Texto fuente:
######
Existió en Buenos Aires un museo donde se pudieron ver, por un tiempo, esas piezas que a falta de otro nombre reciben el de “gráfica popular” y que, a pesar de que probablemente sean el gran aporte argentino a la historia visual del siglo XX, no tienen ahora una pared de la ciudad dispuesta a exhibirlas. El objeto de esta memoria es describir un peculiar proceso, tratando de sistematizarlo un poco; de sacar la fórmula, digamos, porque de eso se trata. Sospecho que el caso del “Museo del Humor” no es único y que la receta se repite en diferentes frentes y administraciones. Acá va, de manera que cuando vean las batidoras ponerse nuevamente en acción ya puedan imaginarse el plato terminado.
######
Conjunto de datos:
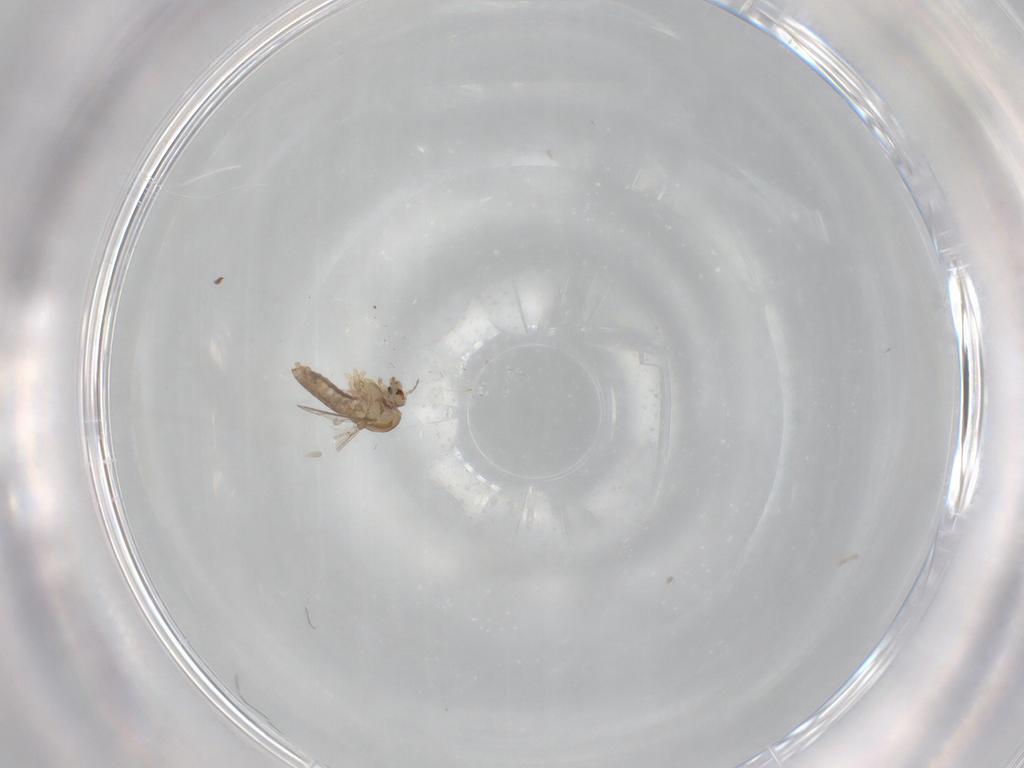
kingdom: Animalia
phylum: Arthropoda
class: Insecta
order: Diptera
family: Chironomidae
######
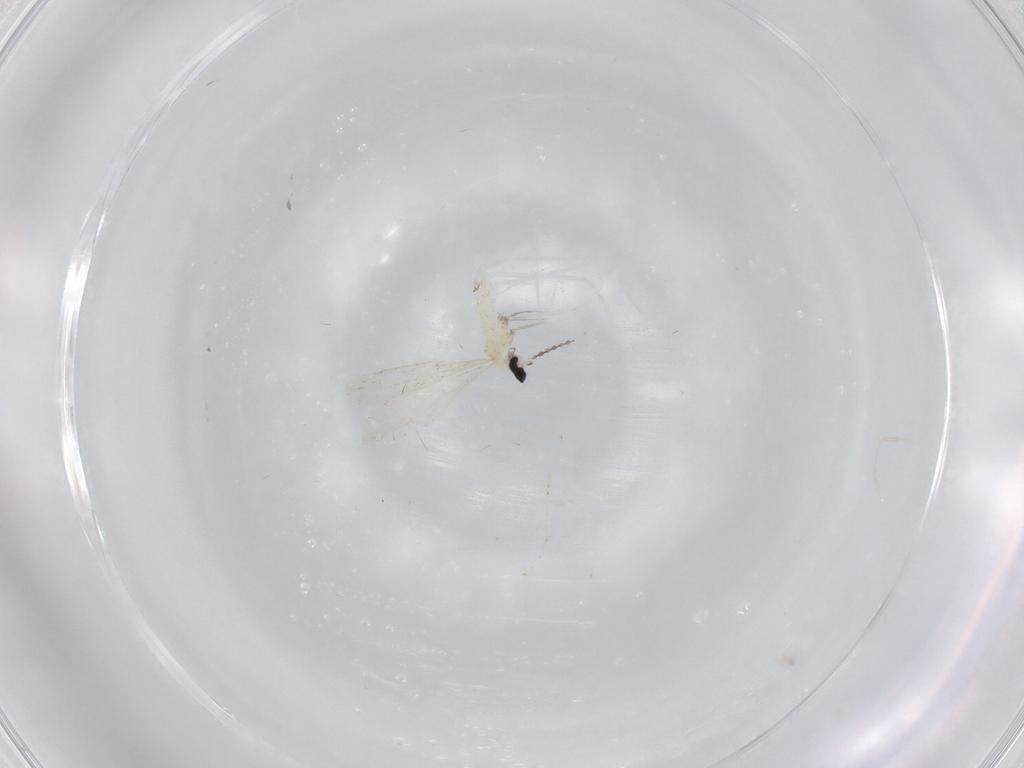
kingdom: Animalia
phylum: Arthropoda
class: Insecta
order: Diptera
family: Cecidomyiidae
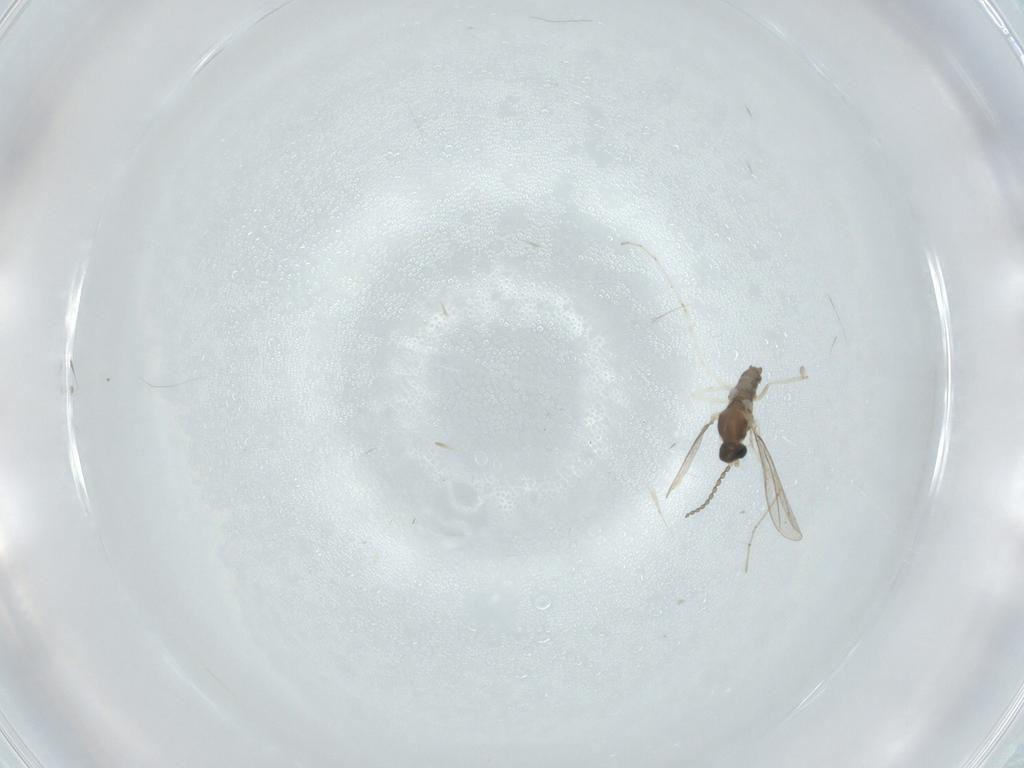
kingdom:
######
Objetivo del ejercicio: Explica, por favor, en una a tres oraciones, para qué se presenta la “receta” en el texto sobre el Museo del Humor, según lo que dice el propio texto. El listado es material independiente del texto.

Solución: Se presenta para que, cuando los lectores vean las batidoras ponerse nuevamente en acción, ya puedan imaginarse el plato terminado. Esto se apoya en la sospecha de que el caso del “Museo del Humor” no es único y de que la receta se repite en diferentes frentes y administraciones.